Call Me Crazy But…
Nicole Melzack questions whether designer disorders are acceptable.
Our age of mental health awareness could be doing more harm than good, with celebrities sensationalising what should be seen as illnesses.
The amount of people ‘coming out’ about mental health issues has increased exponentially. It was so brave when Stephen Fry first admitted to having Bi-Polar (starting a wave of celeb confessions) and now Frankie from The Saturdays has been talking frankly about her depression. The media report so often of celebrities’ eating disorders than there really is no need to name names, I’m sure your mind is conjuring up images of sickeningly skinny snaps that you’ve seen in magazines. Then there’s addiction, don’t even get me started on addiction. It is the sickness of our times, and Hollywood rehab is the cure. Reports of struggling stars is something we have lapped up from day one, we read and discussed Amy Winehouse, Pete Doherty,… oh my how the list goes on.

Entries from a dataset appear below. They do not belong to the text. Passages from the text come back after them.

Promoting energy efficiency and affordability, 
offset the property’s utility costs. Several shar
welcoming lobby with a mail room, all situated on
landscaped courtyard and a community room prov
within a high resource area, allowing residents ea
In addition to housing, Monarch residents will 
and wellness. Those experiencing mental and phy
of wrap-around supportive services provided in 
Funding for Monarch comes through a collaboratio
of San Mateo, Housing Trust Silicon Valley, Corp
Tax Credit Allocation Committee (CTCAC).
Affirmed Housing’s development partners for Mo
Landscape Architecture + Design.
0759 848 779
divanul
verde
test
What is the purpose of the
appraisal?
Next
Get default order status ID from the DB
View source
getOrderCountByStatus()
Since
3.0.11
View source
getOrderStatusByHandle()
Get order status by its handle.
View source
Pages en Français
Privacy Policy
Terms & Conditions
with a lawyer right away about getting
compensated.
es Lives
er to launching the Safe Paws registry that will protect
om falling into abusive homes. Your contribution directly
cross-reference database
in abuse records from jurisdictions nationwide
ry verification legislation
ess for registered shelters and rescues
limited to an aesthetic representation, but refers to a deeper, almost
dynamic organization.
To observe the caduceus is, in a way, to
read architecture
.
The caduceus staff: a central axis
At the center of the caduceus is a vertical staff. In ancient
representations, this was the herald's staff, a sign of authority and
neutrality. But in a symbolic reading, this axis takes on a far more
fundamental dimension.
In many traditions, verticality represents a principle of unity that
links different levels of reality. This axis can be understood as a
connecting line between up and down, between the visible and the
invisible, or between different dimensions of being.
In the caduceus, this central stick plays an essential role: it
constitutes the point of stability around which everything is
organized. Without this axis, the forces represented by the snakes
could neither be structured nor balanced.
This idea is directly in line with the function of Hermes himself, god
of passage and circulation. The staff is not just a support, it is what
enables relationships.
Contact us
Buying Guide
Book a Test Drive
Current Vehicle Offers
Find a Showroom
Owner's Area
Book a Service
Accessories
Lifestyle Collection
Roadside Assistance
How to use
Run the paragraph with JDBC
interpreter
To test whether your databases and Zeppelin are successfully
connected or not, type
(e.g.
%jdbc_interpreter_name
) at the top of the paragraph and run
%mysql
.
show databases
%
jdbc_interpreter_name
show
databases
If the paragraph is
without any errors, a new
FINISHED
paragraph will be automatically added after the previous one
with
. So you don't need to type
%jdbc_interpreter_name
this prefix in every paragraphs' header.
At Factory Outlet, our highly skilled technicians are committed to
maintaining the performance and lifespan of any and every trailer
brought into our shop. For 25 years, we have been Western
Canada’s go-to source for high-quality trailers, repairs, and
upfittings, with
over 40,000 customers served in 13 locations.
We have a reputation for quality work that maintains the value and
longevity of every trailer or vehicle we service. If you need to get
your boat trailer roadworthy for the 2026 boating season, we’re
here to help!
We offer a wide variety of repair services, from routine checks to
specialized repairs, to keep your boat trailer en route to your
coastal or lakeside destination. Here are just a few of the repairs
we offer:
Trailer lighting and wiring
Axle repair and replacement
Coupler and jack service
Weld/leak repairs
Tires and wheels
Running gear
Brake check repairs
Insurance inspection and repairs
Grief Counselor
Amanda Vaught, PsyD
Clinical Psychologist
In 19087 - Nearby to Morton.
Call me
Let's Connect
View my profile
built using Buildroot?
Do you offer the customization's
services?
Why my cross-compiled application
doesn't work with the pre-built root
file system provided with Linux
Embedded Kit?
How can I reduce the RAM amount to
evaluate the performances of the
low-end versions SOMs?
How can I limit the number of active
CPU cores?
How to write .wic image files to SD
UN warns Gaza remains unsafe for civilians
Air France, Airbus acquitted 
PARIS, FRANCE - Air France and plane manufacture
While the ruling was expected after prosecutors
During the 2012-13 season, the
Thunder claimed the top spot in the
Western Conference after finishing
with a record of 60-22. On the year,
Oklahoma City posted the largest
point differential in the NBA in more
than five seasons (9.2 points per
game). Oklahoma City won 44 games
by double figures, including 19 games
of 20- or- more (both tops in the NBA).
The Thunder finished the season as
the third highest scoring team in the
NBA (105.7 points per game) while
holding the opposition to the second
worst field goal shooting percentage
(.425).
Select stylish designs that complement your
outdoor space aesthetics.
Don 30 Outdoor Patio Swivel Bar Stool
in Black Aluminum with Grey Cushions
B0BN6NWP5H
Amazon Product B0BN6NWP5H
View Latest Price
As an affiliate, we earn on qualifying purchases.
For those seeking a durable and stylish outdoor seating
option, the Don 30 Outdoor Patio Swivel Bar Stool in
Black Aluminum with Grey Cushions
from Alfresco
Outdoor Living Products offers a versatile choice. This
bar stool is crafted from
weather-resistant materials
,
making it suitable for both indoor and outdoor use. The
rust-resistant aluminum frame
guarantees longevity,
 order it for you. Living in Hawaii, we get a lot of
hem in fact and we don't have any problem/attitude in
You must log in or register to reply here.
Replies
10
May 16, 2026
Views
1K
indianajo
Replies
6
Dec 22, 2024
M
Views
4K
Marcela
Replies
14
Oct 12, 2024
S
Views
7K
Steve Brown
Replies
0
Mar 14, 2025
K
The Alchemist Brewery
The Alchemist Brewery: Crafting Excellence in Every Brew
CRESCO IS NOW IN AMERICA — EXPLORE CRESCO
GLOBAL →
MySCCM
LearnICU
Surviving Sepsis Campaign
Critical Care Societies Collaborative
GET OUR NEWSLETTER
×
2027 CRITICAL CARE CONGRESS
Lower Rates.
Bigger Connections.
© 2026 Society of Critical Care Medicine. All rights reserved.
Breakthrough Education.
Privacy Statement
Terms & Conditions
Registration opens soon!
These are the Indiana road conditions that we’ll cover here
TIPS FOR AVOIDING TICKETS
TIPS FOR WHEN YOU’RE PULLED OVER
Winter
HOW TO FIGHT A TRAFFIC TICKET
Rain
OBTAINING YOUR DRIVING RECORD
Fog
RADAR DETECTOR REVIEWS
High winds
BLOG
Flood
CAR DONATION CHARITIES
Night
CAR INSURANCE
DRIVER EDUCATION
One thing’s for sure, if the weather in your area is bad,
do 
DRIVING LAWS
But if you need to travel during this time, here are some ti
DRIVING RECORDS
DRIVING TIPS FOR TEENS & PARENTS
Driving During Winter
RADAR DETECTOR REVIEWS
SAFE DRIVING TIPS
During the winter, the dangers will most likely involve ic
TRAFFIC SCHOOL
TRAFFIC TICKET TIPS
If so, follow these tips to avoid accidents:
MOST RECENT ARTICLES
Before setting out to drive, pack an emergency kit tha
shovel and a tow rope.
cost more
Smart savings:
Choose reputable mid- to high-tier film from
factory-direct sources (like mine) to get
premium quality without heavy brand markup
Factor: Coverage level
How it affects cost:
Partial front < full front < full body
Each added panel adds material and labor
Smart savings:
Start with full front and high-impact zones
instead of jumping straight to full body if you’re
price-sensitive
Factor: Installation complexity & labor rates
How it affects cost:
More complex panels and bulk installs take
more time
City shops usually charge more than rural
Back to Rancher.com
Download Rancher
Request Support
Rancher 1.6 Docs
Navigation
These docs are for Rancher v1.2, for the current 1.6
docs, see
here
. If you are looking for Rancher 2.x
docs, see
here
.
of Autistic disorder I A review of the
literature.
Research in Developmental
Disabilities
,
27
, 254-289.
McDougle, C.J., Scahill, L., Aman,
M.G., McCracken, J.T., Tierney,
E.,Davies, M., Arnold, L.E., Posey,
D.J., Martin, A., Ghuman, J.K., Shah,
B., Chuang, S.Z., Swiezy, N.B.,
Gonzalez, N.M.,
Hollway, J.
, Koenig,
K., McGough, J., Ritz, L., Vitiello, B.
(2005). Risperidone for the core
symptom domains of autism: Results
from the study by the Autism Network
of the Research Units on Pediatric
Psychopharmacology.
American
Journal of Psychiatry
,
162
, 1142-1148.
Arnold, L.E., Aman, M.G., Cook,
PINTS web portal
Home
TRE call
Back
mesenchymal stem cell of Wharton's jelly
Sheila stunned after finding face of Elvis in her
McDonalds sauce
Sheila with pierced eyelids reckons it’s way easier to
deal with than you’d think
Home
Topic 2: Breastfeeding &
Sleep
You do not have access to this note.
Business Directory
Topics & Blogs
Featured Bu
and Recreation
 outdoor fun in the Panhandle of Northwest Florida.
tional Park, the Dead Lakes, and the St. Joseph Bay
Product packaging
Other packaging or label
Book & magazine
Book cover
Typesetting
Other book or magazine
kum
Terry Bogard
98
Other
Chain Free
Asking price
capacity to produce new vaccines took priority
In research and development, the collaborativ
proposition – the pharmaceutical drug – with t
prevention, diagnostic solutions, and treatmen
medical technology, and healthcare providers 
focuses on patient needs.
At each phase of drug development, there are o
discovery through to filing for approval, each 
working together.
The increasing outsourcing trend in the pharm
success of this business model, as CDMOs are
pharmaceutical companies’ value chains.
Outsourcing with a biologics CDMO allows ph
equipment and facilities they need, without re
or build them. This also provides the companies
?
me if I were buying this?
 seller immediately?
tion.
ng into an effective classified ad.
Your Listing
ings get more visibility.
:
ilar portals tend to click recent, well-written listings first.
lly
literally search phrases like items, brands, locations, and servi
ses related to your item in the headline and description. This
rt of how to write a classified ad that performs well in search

What should we be taking from all of this press? Should we be thinking that it’s okay to have a mental health problem? The message I am actually getting is that it is ‘in’ and ‘cool’ to have a designer illness like depression or anorexia nervosa. Stars seem to talk so melodramatically about their lives that people are starting to envy illness. One of the many causes of eating disorders is not the magazines showing skinny celebs, but the celebs telling the magazines of their personal struggles with the disease. Images of people ‘at their worst’ seem to be everywhere – making it normal, no, more than normal, making it glamorous.
We don’t see cancer being glamorised in such a way – and for anyone to even suggest that Jade Goody’s public battle with the illness encouraged people to want cancer would be wrong. The attention she got actually led to many women getting themselves checked out, and may have even saved lives.
I’m not against celebrities selling their lives to the magazines, it does provide some light entertainment, however I feel that when illnesses and disorders are reported in such a glamorised way, it can only cause two things: either people will think that mental health problems are a status symbol, a sign of having ‘made it’, having ‘been through enough’ to warrant the affliction, or they will be thought of as a celebrity fad, further placing a stigma on our mere mortal sufferers.